Unlike the quirkily misanthropic Ace Ventura, though, Mr Popper is driven by love for his family (aww) – his two kids and his ever-less estranged ex-wife. Keeping the penguins (all six of them) is his chance to show he is capable of love as well as money-making. That he’s a family man really, not just a money-man.
It’s cheesy, predictably sugar-coated stuff. The penguins themselves live in that uncomfortable land between being real animals and cartoons. They understand English, for example, and can run baths and poo in the toilet. But they also have normal penguin requirements, like sardines and ice.
There are some superior moments, though, revolving around Carey’s fascinating face. His meditation on a penguin egg’s failure to hatch, while freezing on his outdoor balcony in a parka, is very funny.

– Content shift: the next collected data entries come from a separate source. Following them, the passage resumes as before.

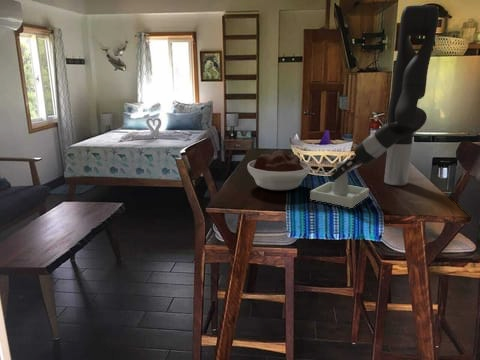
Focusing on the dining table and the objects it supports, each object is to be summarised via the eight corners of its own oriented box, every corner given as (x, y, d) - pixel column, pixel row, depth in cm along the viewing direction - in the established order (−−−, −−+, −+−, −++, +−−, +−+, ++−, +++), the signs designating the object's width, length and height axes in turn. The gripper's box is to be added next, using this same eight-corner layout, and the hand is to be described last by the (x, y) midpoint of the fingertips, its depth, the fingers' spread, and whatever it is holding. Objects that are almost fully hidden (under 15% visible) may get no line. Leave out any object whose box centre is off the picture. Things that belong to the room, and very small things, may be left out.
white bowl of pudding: (318, 194, 154) (321, 156, 150) (255, 198, 149) (255, 158, 145) (297, 178, 178) (298, 144, 174) (241, 180, 173) (241, 146, 169)
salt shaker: (348, 199, 146) (351, 164, 142) (332, 198, 147) (335, 163, 144) (348, 194, 151) (350, 160, 148) (332, 193, 152) (334, 159, 149)
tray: (328, 190, 160) (329, 181, 159) (368, 197, 151) (369, 188, 150) (309, 200, 148) (310, 190, 147) (351, 208, 139) (352, 199, 138)
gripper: (371, 137, 145) (339, 164, 154) (356, 142, 134) (322, 171, 143) (385, 153, 143) (351, 179, 153) (371, 160, 132) (335, 188, 142)
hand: (337, 175), depth 148 cm, fingers open, 8 cm apart
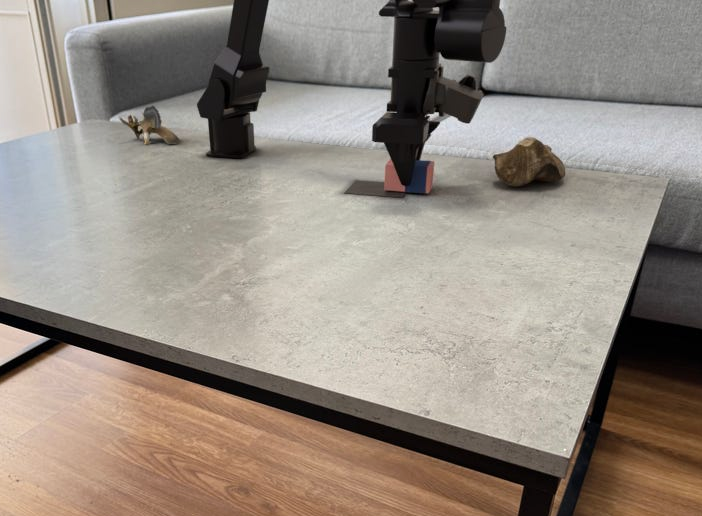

Mr Popper should mildly please kids under ten, but for anyone even a tiny bit older, I’d stick them in front of Ace Ventura Pet Detective any day. ZS
SARAH’S KEY
Cert:15
Kristin Scott Thomas is an actress who apparently never gives a weak performance – one reason being that, acting mostly in French films, she’s able to find the meaty roles that rarely crop up in British and American cinema. More’s the pity. Sarah’s Key, a slow, uneven film looking back from the present at the Nazi Holocaust as it played out in France – a subject that has rarely been examined in film – is not altogether successful, but again shows the acute emotional intensity and intelligence Scott Thomas brings to her roles.
She plays an American journalist in Paris, who by accidental circumstance finds herself investigating the deportation of Parisian Jews in 1942. She and her husband move into a house that during the war was the home to a small French Jewish girl called Sarah, who was rounded up with her family. Sarah hid her brother in a closet, locking it and taking the key with her, eventually escaping to try and save him.
In the present, Scott Thomas’s character Julia is dealing with her own familial issues while looking into this tragic history. The problem is that her story hardly gels with Sarah’s, and the parallels are superficial at best. It’s strange that such potentially weighty material should end up feeling rather superfluous, Scott Thomas’s beautiful performance is worth catching in itself.